225 Background: As targeted therapies for S4LC pts have improved survival, the impact of health-related quality of life (HRQoL) in these pts grows in importance. In pts with BrM, loss of NCF may affect HRQoL significantly. We evaluated the relationship between NCF and HUS as a measure of HRQoL in S4LC pts. Methods: Self-reported HUS data from EQ5D-3L were obtained cross-sectionally from S4LC pts with (BrM) or without BrM (non-BrM). NCF was measured using the Hopkins Verbal Learning Test – Revised (HVLT-R), the Controlled Oral Word Association Test (COWAT) and Trail Making Tests (TMT-A/B). NCF scores were correlated with HUS (Pearson Coefficient, R).
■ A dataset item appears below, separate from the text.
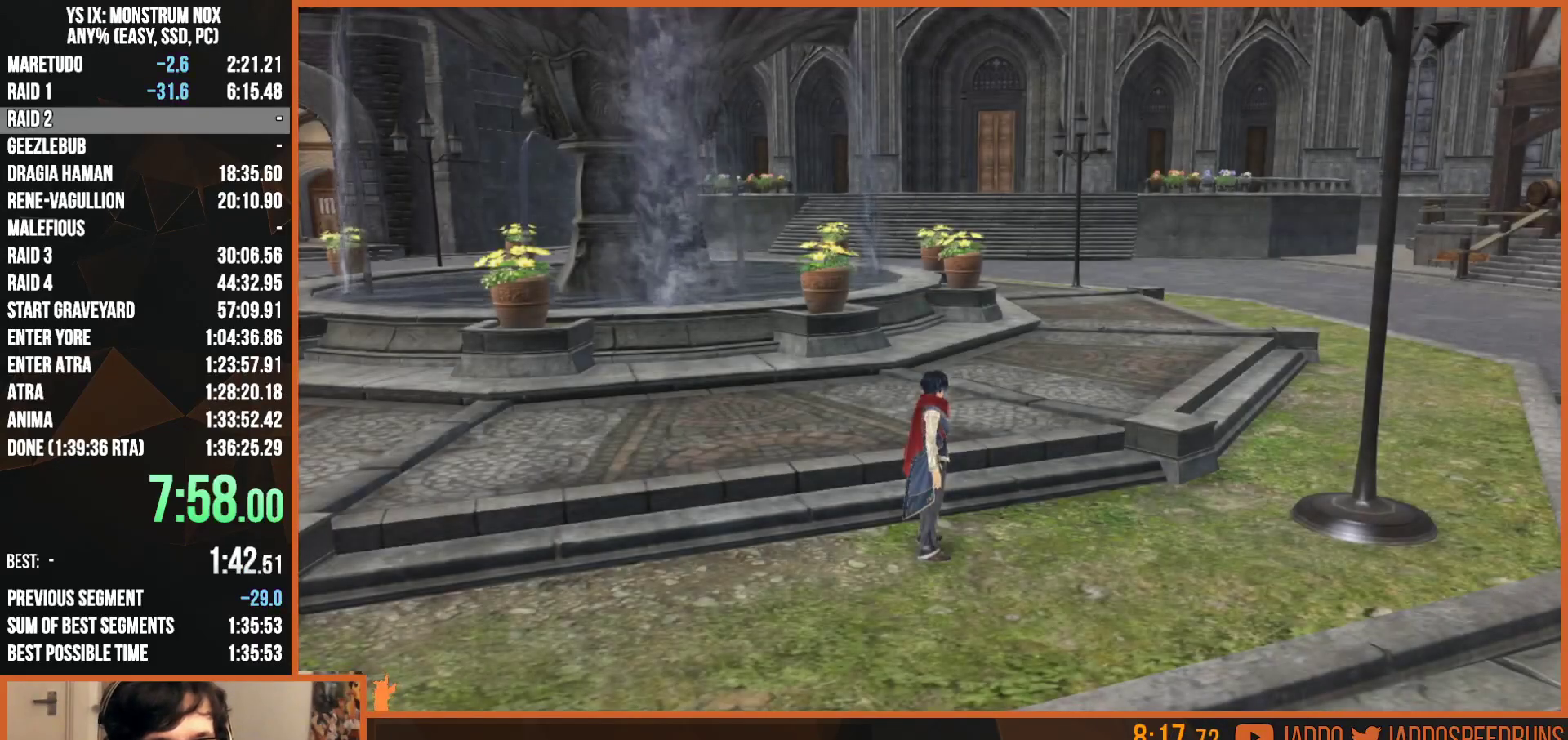
{"buttons": ["CIRCLE", "L2", "R1"], "left_stick": "down-right", "right_stick": "center", "button_events": [[183, "L2", "down"], [433, "R1", "down"], [450, "CIRCLE", "down"]]}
Results: BrM (n = 54) and non-BrM (n = 40) patients had similar demographics- overall median age was 61 (range 33-89) years; 59% were female; 45% had EGFR/ALK alterations; BrM pts were treated with whole brain (n = 20), stereotactic radiation (n = 19), both (n = 6), or sole use of systemic agents (n = 6); 3 were observed; 7 had BrM resection. Overall HUS were similar between BrM and non-BrM groups (mean HUS (mHUS): 0.77 vs. 0.78; p = 0.86). However, pts with stable brain disease had higher HUS than those with progressive brain disease (mHUS: 0.80 (n = 36) vs 0.69 (n = 17); p = 0.045). There was a trend towards lower HUS in symptomatic vs. asymptomatic BrM (mHUS: 0.70 (n = 10) vs. 0.78 (n = 43); p = 0.07). Multiple correlations between NCF scores and HUS were found. HLVT-Total Recall correlated with HUS in BrM but not non-BrM (R=0.35, p = 0.01; vs. non- R=0.04, p = 0.84 respectively) as did the HLVT-Recognition (BrM: R=0.32, p = 0.03 vs. non-BrM: R=0.13, p = 0.51). In contrast, TMT-A/B were associated with HUS in both BrM (p = 0.03, 0.06) and non-BrM pts (p = 0.001, 0.03). COWAT was associated with HUS only when all pts were analyzed together (p = 0.04). Conclusions: In S4LC pts, HUS were correlated with multiple measures of NCF. The impact of uncontrolled brain disease and poor NCF on HUS demonstrates that this measure has clinical utility, with important HRQoL implications as metastatic lung cancer pts live longer.